Fatma Karahasanoğlu


                                     KIRMADAN, DÖKMEDEN, İNCİTMEDEN… 

 Bazen nasıl bir hayat içinde olduğumuzu anlamayız.


 

                                     KIRMADAN, DÖKMEDEN, İNCİTMEDEN… 

 

                      Kör bir adam,  her akşam elinde gaz lambasıyla dışarı çıkar. Onunla dalga geçmek isteyen bir kişi; “gözlerin görmüyor, lambayı neden peşinde taşıyorsun?” kör adam, “senin gibi salaklar, lambayı görüp  bana çarpmasın diye.”

                     Bazen nasıl bir hayat içinde olduğumuzu anlamayız. Bir başkasını alay etmek, onunla dalga geçmek sanki bize farz olunan eylemlerdir. Bir başkasının eksiğini görüp yüzüne vurmak kadar kötü bir şey yoktur.

                     Dünyada insan sayısı kadar düşünce vardır. Her düşünce insana özeldir. Ancak bir başkasının eksiğiyle dalga geçmek, hiçbir düşünce özgürlüğüne sığmaz.

                      Dervişin biri berbere girer ve kavuğunu çıkartır.
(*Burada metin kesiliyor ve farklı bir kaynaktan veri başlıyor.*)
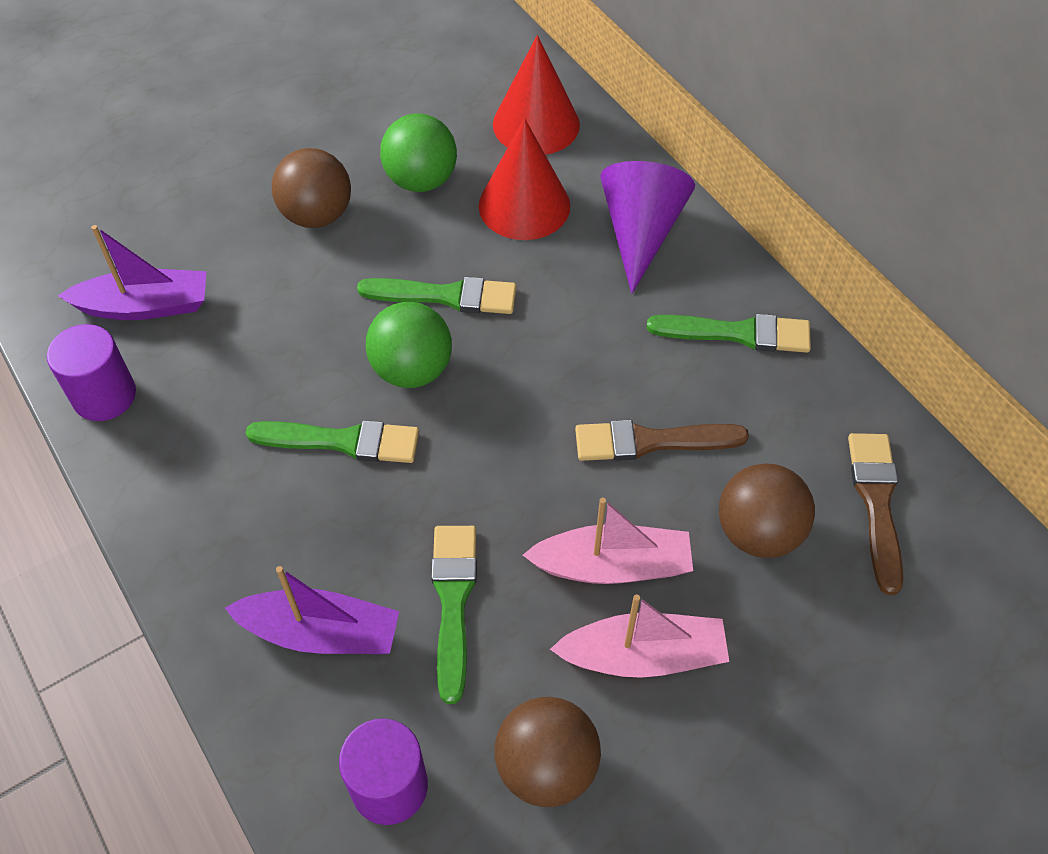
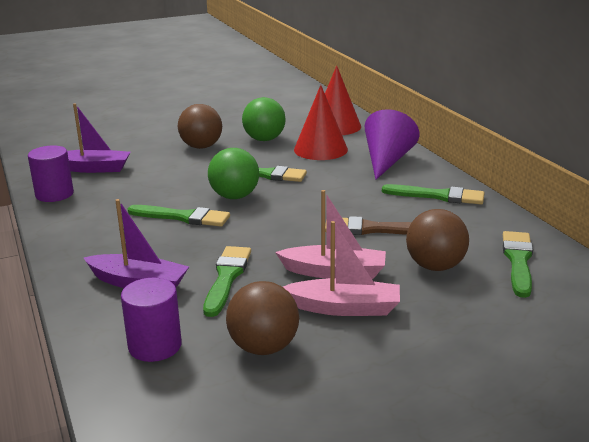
camera: 10 degrees right, 30 degrees down
brown brush [848,433,903,595] -> green brush [503,231,533,298]

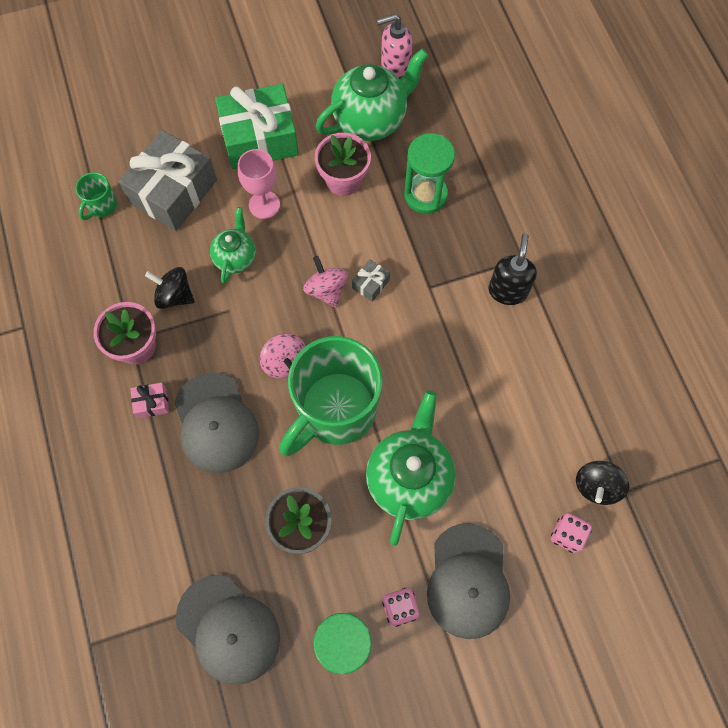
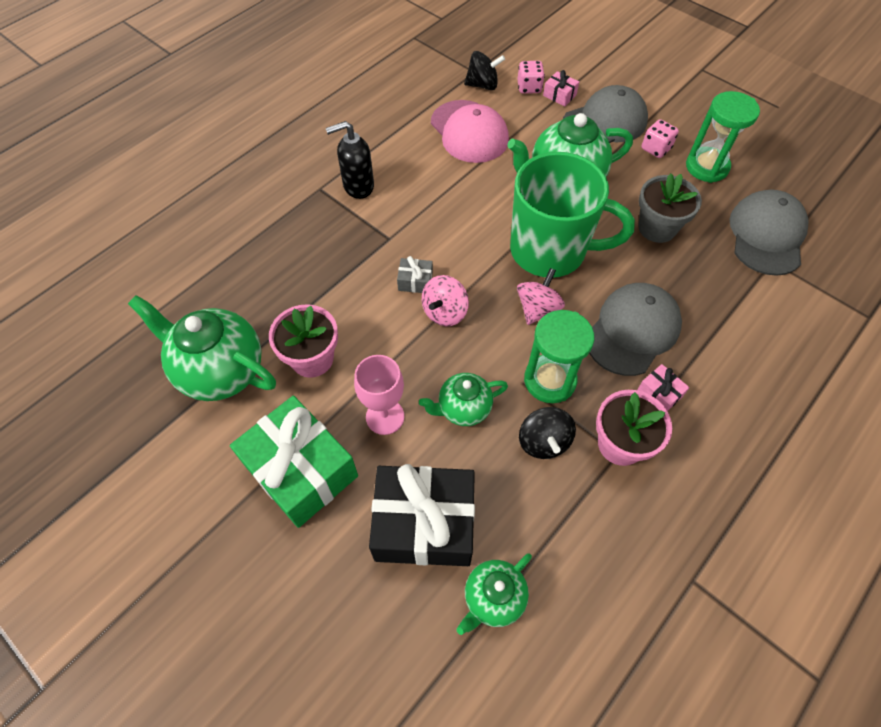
camera: 120 degrees left, 10 degrees down
green mug [76,172,117,220] -> green teapot [457,553,532,635]
grey gift [118,130,217,231] -> black gift [369,464,475,566]
pink soap dispenser [377,14,413,79] -> none
green hourglass [404,133,455,214] -> green hourglass moved to [524,310,594,403]
none -> pink cap [431,100,509,163]
none -> pink gift [543,70,579,106]

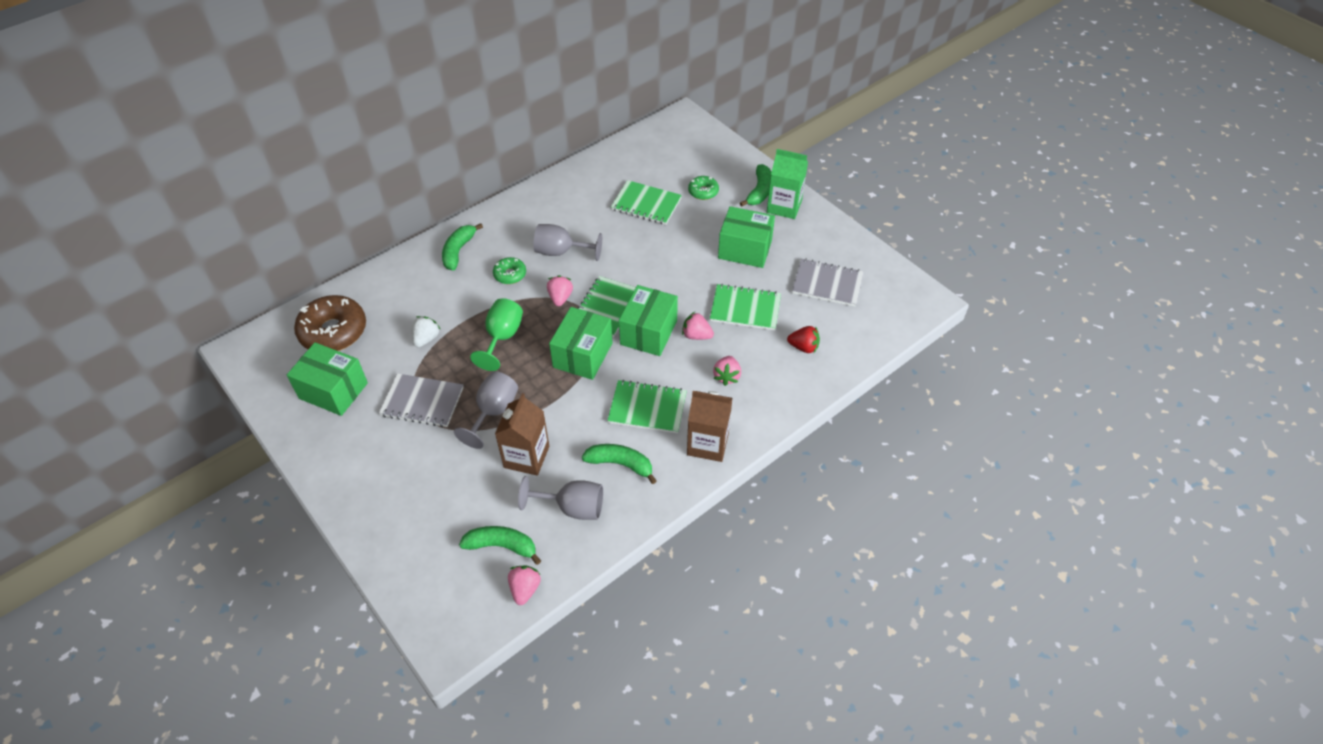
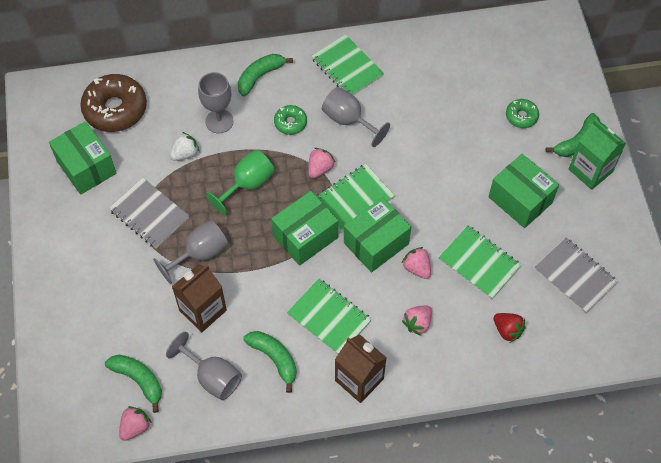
camera: 30 degrees right, 10 degrees up
green notebook [611,180,682,225] -> green notebook moved to [311,34,384,95]
none -> grey goblet [198,72,234,134]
Kel başı ortaya çıkar.  Yan sandalyede oturan külhanbeyin dikkatini çeker.  Oturduğu yerden kalkan külhanbeyi, dervişin başına bir tokat atar. Derviş, bir şey söylemez. Sessizliğini korur. Külhanbeyi bir tokat daha atar; “kabak, kabak” der.

Derviş, yine sessizliğini korur. Külhan beyi üçüncü kez, tokat atıp; “kabak, kabak” diye tekrarlar. Sonra kapıya yönelir.

Derviş külhanbeyinin arkasından uzun  uzun bakar. Dükkanın önünden dört nala koşan bir at arabası külhan beyine hızla çarpar. Külhanbeyi orada ölür.

Berber, dervişe dönerek; “biraz fazla olmadı mı?” der. Derviş, sakin bir sesle; “ben bir şey yapmadım. Kabağında da, sahibi vardır.”

                       Bazen bakışlar, sözlerden keskin olur. Bakış vardır, bir de bakış vardır. Bu iki bakış arasında da, oldukça fark vardır.

                      Mevlana, dergaha gelen yeni müritlerinden şaşı olanından, abdest için su testisini ister. Mürit, bakar, iki testi olduğunu söyler. Hangisini istediğini sorar.  Mevlana bir testiyi kırmasını, diğer testiyi getirmesini ister. Mürit, testiyi kırar. Fakat ikinci testiyi bulamaz. Çünkü şaşıdır, ikinci testi ortada yoktur.

Burada Mevlana’nın nasıl bir bakışla olaylara yaklaştığına tanık oluyoruz. Bir insanın eksikliğinden dolayı alay etme var mı? Çok güzel bir üslupla konuyu izah etti.

                          İşte, yapılması gereken budur. Konular izah edilirken, kırmadan, dökmeden, incitmeden yapılmalıdır.